**DATA FOR THE TASK**.
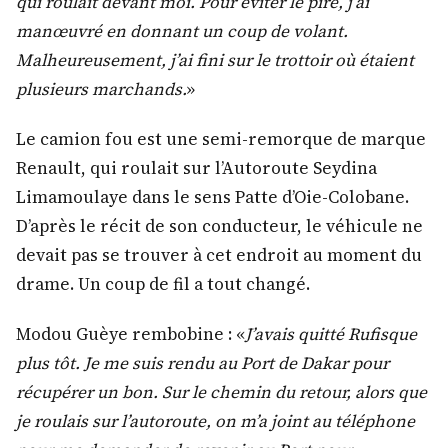
qui roulait devant moi. Pour éviter le pire, j’ai
manœuvré en donnant un coup de volant.
Malheureusement, j’ai fini sur le trottoir où étaient
plusieurs marchands.
»
Le camion fou est une semi-remorque de marque
Renault, qui roulait sur l’Autoroute Seydina
Limamoulaye dans le sens Patte d’Oie-Colobane.
D’après le récit de son conducteur, le véhicule ne
devait pas se trouver à cet endroit au moment du
drame. Un coup de fil a tout changé.
Modou Guèye rembobine : «
J’avais quitté Rufisque
plus tôt. Je me suis rendu au Port de Dakar pour
récupérer un bon. Sur le chemin du retour, alors que
je roulais sur l’autoroute, on m’a joint au téléphone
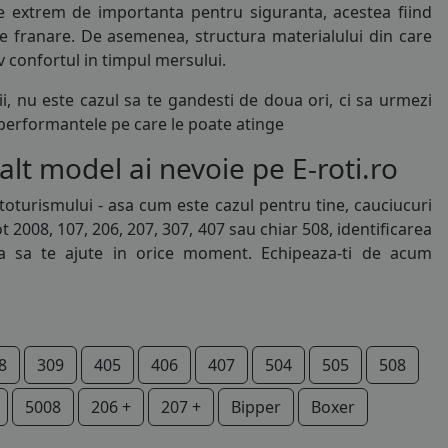
e extrem de importanta pentru siguranta, acestea fiind
 de franare. De asemenea, structura materialului din care
 confortul in timpul mersului.
, nu este cazul sa te gandesti de doua ori, ci sa urmezi
 performantele pe care le poate atinge
t model ai nevoie pe E-roti.ro
turismului - asa cum este cazul pentru tine, cauciucuri
008, 107, 206, 207, 307, 407 sau chiar 508, identificarea
ta sa te ajute in orice moment. Echipeaza-ti de acum
8
309
405
406
407
504
505
508
5008
206 +
207 +
Bipper
Boxer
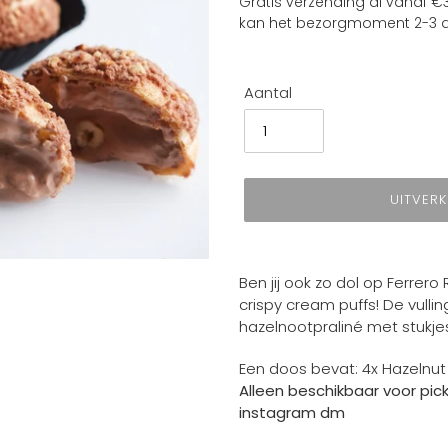
Gratis verzending al vanaf €3
kan het bezorgmoment 2-3 d
Aantal
UITVER
Product
toegevoegen
Ben jij ook zo dol op Ferrer
aan
crispy cream puffs! De vull
je
hazelnootpraliné met stukje
winkelwagen
Een doos bevat: 4x Hazelnut
Alleen beschikbaar voor pick
instagram dm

**TASK TO COMPLETE**. Show the lines above that include "pentru".

**ANSWER SPACE**.
e extrem de importanta pentru siguranta, acestea fiind
turismului - asa cum este cazul pentru tine, cauciucuri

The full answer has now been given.